TEKS SUMBER =>
Perbandingan sumbangan dari orang agamis dan sekuler di AS lebih memperjelas peranan religious giving dalam skala nasional bisa dikatakan bahwa orang beragama yang jumlahnya 33% dari penduduk AS, berkontribusi sebesar 52 % dari sumbangan nasional. Sedangkan orang sekuler yang berjumlah 26%% dari populasi berkontribusi sebesar 13 % dari total dumbangan nasional. Adapun rata-rata sumbangan orang beragama adalah $2.210 pertahun, sedangkan rata-rata sumbangan orang sekuler adalah

$642 pertahun.[47]

 

Melihat Perkembangan Pengelolaan Zakat di Indonesia dari Masa ke Masa.

Jika menggali sejarah pengelolaan zakat di Indonesia maka akan kita temukan pola-pola yang cenderung berbeda dari masa-ke masa. Pada masa Kolonial, pengelolaan ini diserahkan pada masyarakat, negara kolonial menghindari campur tangan. Dengan berkembangnya pesantren, madrasah, dan organisasi civil society Islam, zakat dan sadaqah masyarakat berkembang dengan sendirinya. Zakat dan sadaqah memberi sumbangan besar untuk kemerdekaan Republik Indonesia pada zaman kemerdekaan, misalnya di Aceh, di Pulau Jawa, dan beberapa daerah lainnya.

Pada zaman Orde Lama, negara hanya memberikan supervise dengan mengeluarkan Surat Edaran Kementrian Agama No.A/VII/17367 tahun 1951 yang melanjutkan ketentuan ordonasi Belanda bahwa negara tidak mencampuri urusan pemungutan dan pembagian zakat, tetapi hanya melakukan pengawasan.

DAFTAR MENTAH =>
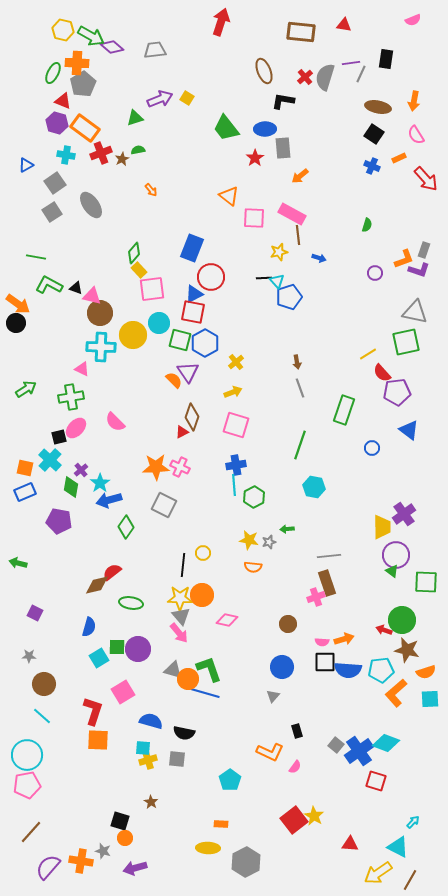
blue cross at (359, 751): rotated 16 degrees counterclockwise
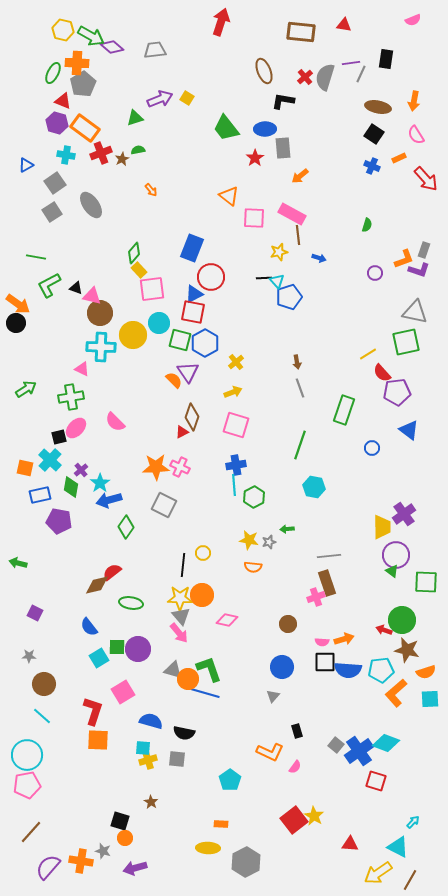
green L-shape at (49, 285): rotated 56 degrees counterclockwise
blue rectangle at (25, 492): moved 15 px right, 3 px down; rotated 10 degrees clockwise
blue semicircle at (89, 627): rotated 126 degrees clockwise
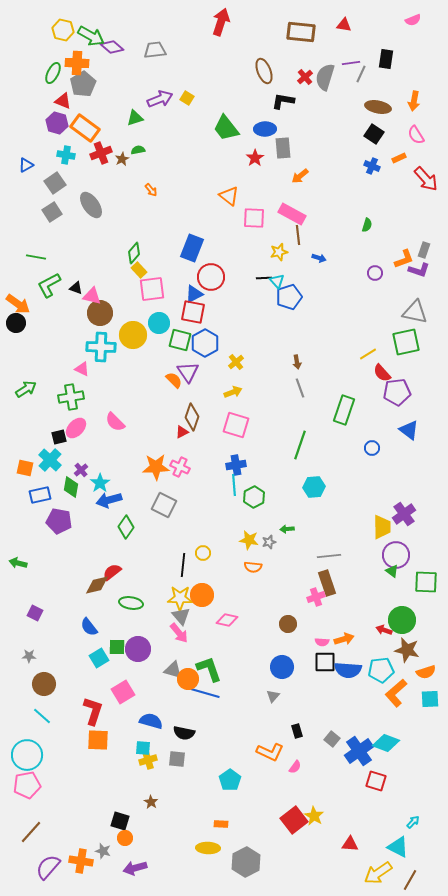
cyan hexagon at (314, 487): rotated 15 degrees counterclockwise
gray square at (336, 745): moved 4 px left, 6 px up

TUGAS 1 =>
Menurut teks sumber, berapa rata-rata sumbangan tahunan orang beragama di AS?
TUGAS 2 =>
Sebutkan semua lembaga dalam teks sumber yang perkembangannya membuat zakat dan sadaqah masyarakat berkembang dengan sendirinya.
Daftar di atas sama sekali tidak dipakai di sini.

JAWABAN 1 =>
$2.210 per tahun.

JAWABAN 2 =>
Pesantren, madrasah, dan organisasi civil society Islam.